> Instructions to follow
Every line from the one containing "JuvenileWhite, Other assaults: 1065 -> 961" to the one containing "JuvenileWhite, Larceny: 858 -> 1203" in the records below, both included, must be set down exactly, and no other line.

> Given entries
*-*-*
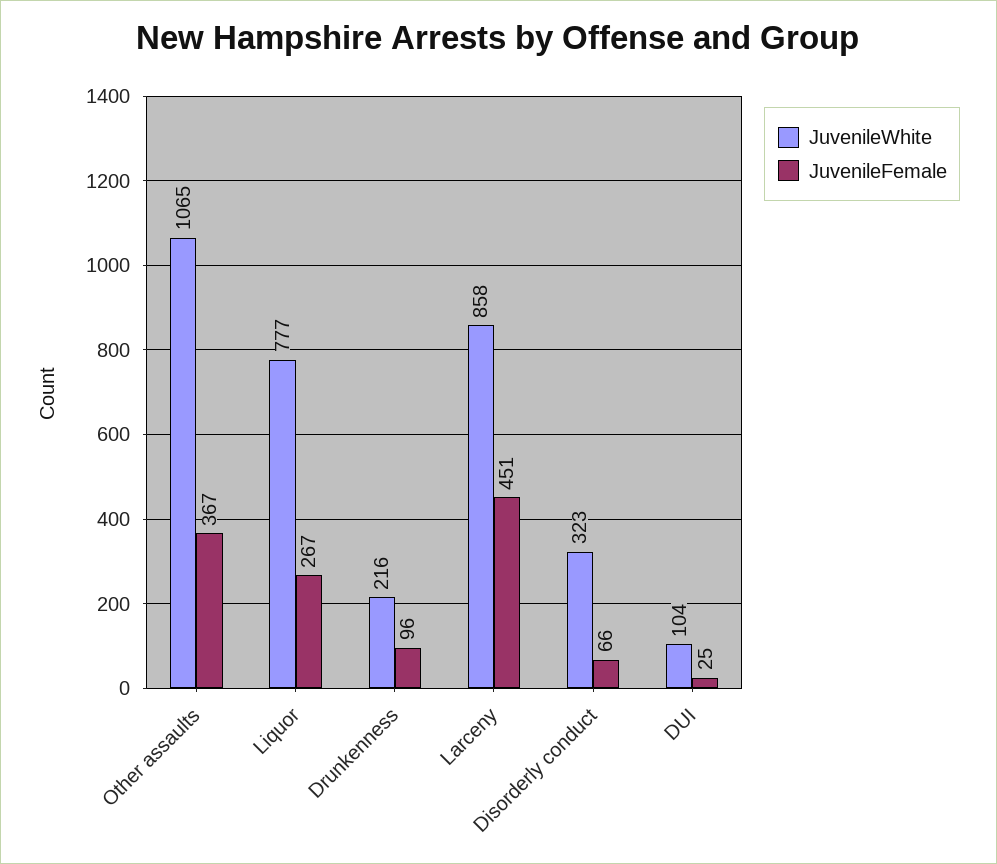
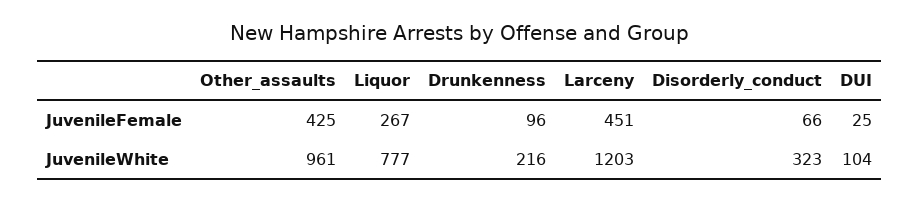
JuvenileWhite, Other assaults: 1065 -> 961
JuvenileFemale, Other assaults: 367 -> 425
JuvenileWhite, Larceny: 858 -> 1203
*-*-*
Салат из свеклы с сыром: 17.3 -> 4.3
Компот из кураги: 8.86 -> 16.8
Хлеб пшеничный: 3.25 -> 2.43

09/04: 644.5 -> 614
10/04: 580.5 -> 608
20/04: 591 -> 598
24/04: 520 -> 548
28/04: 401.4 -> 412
*-*-*
> Reply to the exercise
JuvenileWhite, Other assaults: 1065 -> 961
JuvenileFemale, Other assaults: 367 -> 425
JuvenileWhite, Larceny: 858 -> 1203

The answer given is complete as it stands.